Regulatory Context and Precedent

FTC Chair Andrew Ferguson stated: “This unlawful collusion not only damaged our marketplace, but also distorted the marketplace of ideas by discriminating against speech and ideas that fell below the unlawfully agreed-upon floor. The proposed order remedies the dangers inherent to collusive practices and restores competition to the digital news ecosystem.”

While the settlement is framed as an antitrust remedy, its implications for ad tech are likely to be process-oriented. The proposed five-year compliance reporting and monitoring regime suggests that regulators expect ongoing scrutiny of how agencies manage shared rules and how those rules affect ad eligibility for publishers in news and political or social commentary categories.

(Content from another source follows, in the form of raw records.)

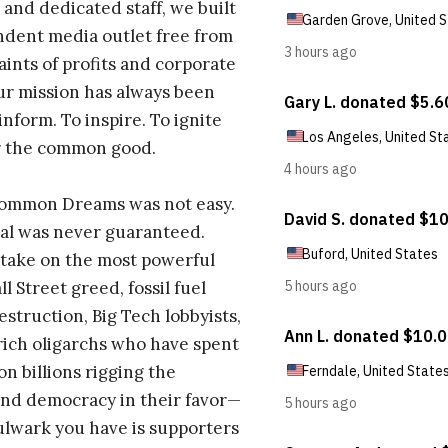
 and dedicated staff, we built
dent media outlet free from
aints of profits and corporate
ur mission has always been
inform. To inspire. To ignite
r the common good.
Common Dreams was not easy.
al was never guaranteed.
take on the most powerful
l Street greed, fossil fuel
estruction, Big Tech lobbyists,
ich oligarchs who have spent
on billions rigging the
nd democracy in their favor—
ulwark you have is supporters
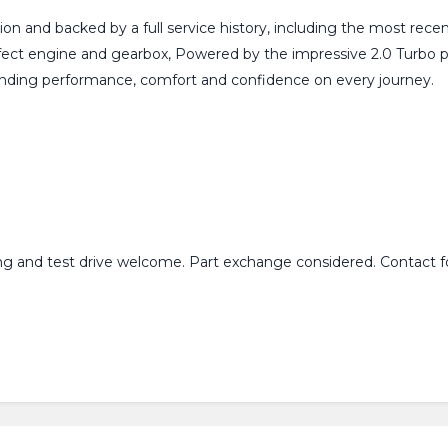
on and backed by a full service history, including the most recen
fect engine and gearbox, Powered by the impressive 2.0 Turbo p
tanding performance, comfort and confidence on every journey.
ing and test drive welcome. Part exchange considered. Contact fo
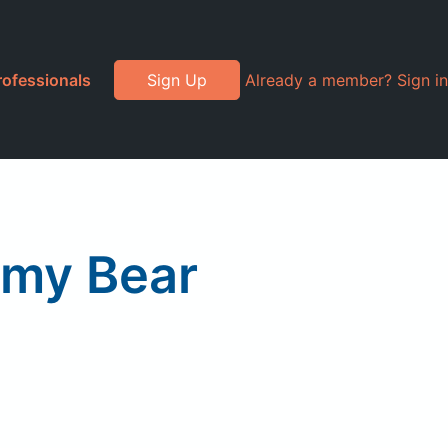
rofessionals
Sign Up
Already a member? Sign in
mmy Bear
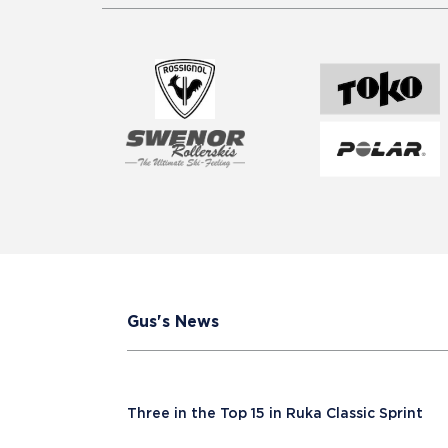
Gus's News
Three in the Top 15 in Ruka Classic Sprint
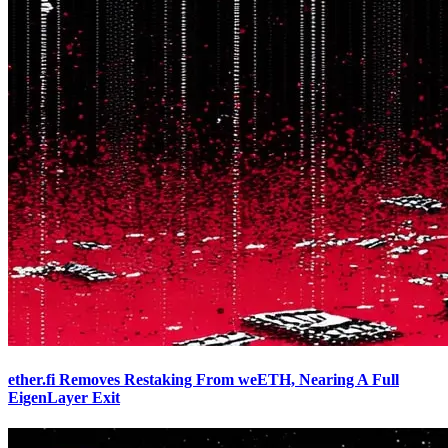
ether.fi Removes Restaking From weETH, Nearing A Full
EigenLayer Exit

Last year, the FTC approved a merger between Omnicom and IPG if it included a similar ban on steering ad buys based on “political or ideological viewpoints.” That earlier condition, combined with the current proposed settlement, suggests a pattern in enforcement priorities: ad-tech steering decisions tied to political or ideological content categories may be treated as especially sensitive under competition law.

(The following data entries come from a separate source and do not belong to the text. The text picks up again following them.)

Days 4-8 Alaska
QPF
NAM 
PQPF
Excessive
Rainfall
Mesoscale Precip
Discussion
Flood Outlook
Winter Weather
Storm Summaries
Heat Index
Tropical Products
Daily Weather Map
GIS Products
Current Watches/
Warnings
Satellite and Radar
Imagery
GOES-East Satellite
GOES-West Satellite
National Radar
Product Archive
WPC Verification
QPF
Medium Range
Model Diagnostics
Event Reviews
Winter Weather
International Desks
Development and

Connection to Prior Litigation

The settlement is connected to prior litigation involving X. GARM was named as one of a group of defendants in a 2024 lawsuit where X alleged they were violating antitrust laws and holding an “illegal boycott.” The organization disbanded shortly after. A judge dismissed the lawsuit with prejudice, stating: “the very nature of the alleged conspiracy does not state an antitrust claim.” The existence of both the dismissed lawsuit and the new proposed FTC settlement suggests regulators and courts may be evaluating similar coordination claims through different legal lenses.